### ENTRIES PROVIDED
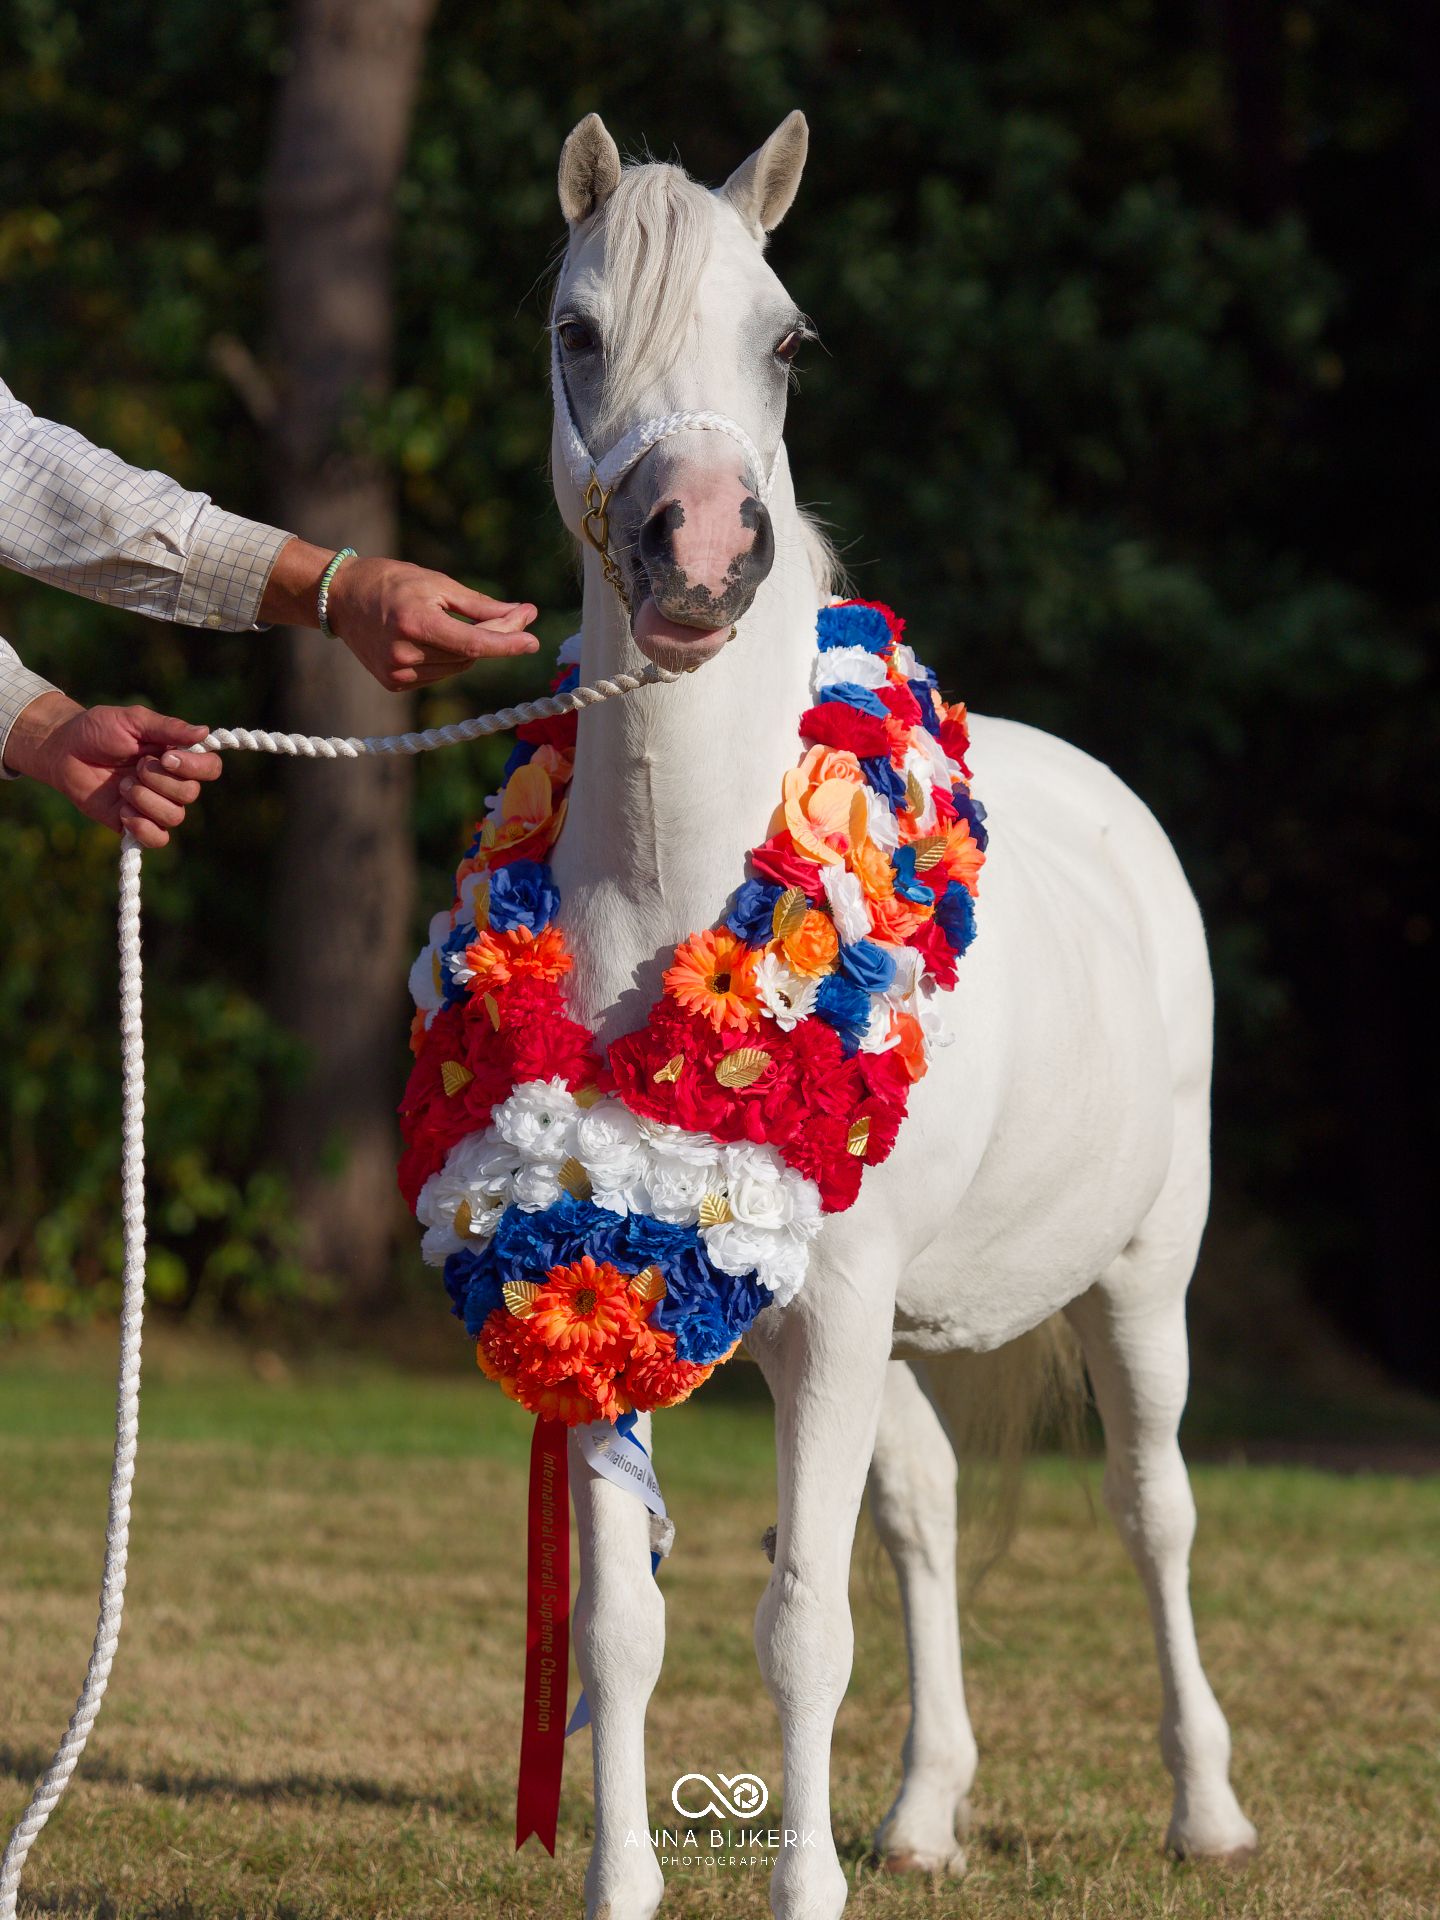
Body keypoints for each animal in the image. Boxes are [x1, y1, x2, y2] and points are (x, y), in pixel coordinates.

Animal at [543, 110, 1257, 1920]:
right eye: (577, 329)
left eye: (788, 341)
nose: (699, 546)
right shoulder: (613, 1282)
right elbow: (624, 1627)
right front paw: (626, 1886)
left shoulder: (842, 1312)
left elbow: (802, 1628)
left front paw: (803, 1893)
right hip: (881, 1334)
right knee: (927, 1509)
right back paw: (928, 1813)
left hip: (1138, 1277)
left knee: (1153, 1509)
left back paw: (1207, 1810)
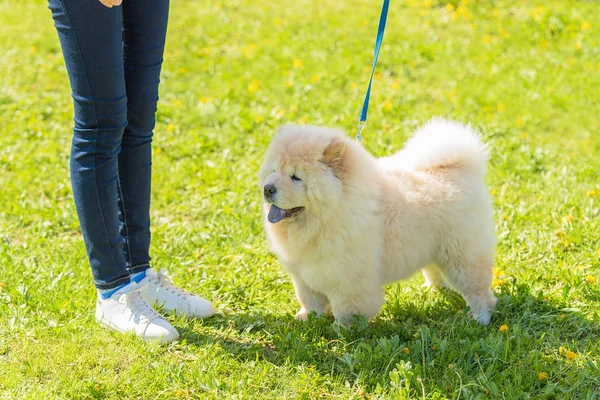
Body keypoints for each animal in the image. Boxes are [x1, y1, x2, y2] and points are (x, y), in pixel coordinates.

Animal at [258, 119, 496, 324]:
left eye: (296, 177)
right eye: (273, 170)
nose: (268, 188)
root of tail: (460, 167)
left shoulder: (348, 278)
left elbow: (348, 309)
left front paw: (344, 330)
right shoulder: (303, 274)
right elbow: (311, 300)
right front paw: (308, 318)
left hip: (462, 256)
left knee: (478, 290)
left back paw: (479, 318)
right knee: (434, 271)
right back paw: (432, 290)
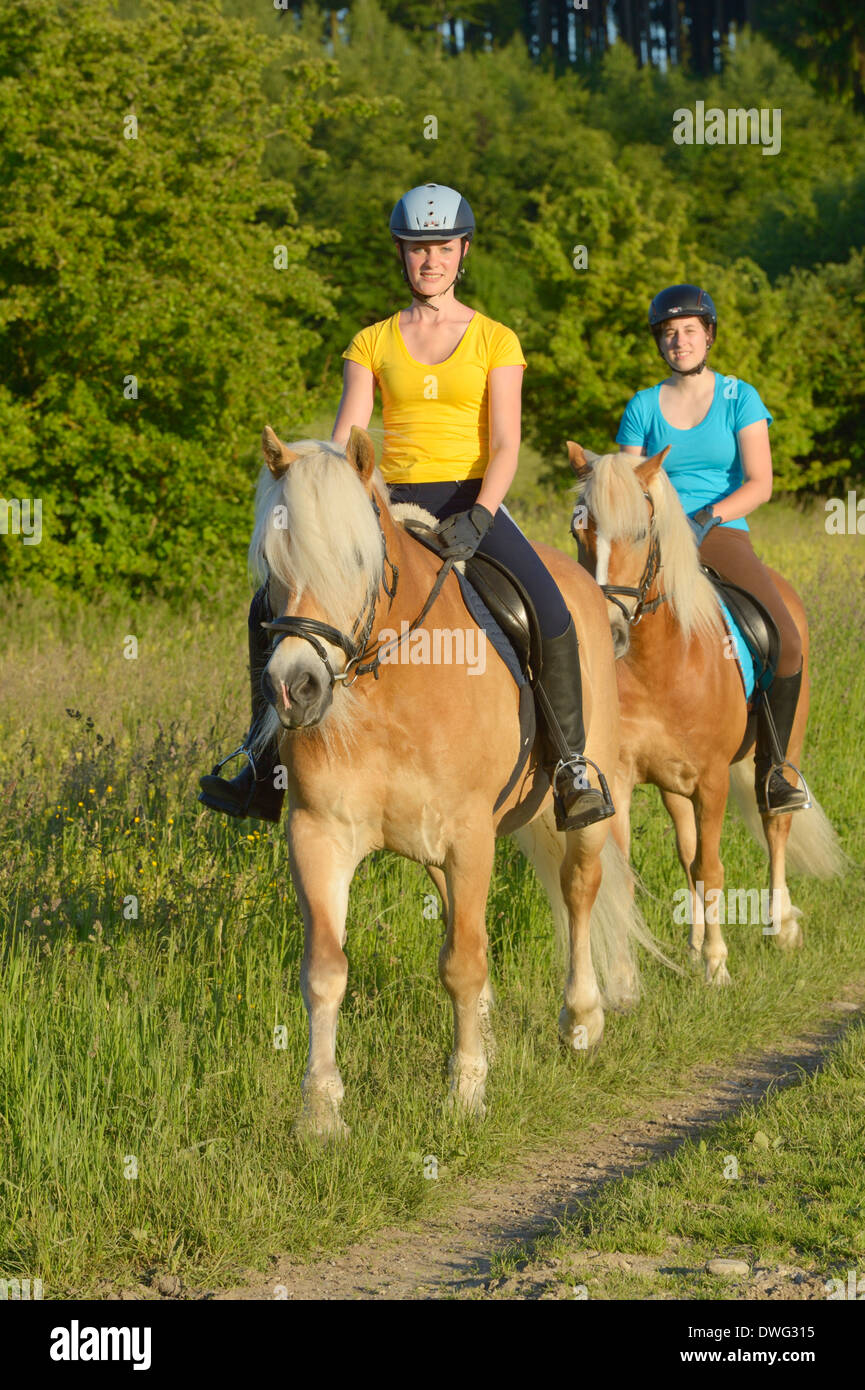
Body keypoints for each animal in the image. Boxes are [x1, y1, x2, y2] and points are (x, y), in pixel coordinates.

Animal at [245, 424, 660, 1137]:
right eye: (273, 563)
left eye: (355, 556)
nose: (295, 688)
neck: (391, 684)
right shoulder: (319, 836)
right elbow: (326, 970)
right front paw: (321, 1113)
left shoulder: (468, 836)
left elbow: (462, 965)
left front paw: (465, 1093)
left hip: (582, 803)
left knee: (578, 891)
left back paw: (582, 1020)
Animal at [568, 442, 845, 986]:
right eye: (578, 533)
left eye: (640, 533)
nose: (609, 632)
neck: (660, 662)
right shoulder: (626, 779)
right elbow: (643, 872)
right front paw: (627, 975)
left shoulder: (714, 779)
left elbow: (713, 869)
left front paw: (718, 964)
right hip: (677, 786)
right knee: (688, 849)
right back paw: (695, 942)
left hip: (783, 751)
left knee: (774, 825)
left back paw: (780, 927)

### TASK INSTRUCTIONS
In the entries above, find the line with "right eye: (577, 329)" and the line with "right knee: (927, 1509)", then restate word for word both of them and every line between, with nothing more.

### EXERCISE RESULT
right eye: (577, 329)
left eye: (788, 341)
nose: (699, 546)
right shoulder: (613, 1282)
right elbow: (624, 1627)
right front paw: (626, 1886)
left shoulder: (842, 1312)
left elbow: (802, 1628)
left front paw: (803, 1893)
right hip: (881, 1334)
right knee: (927, 1509)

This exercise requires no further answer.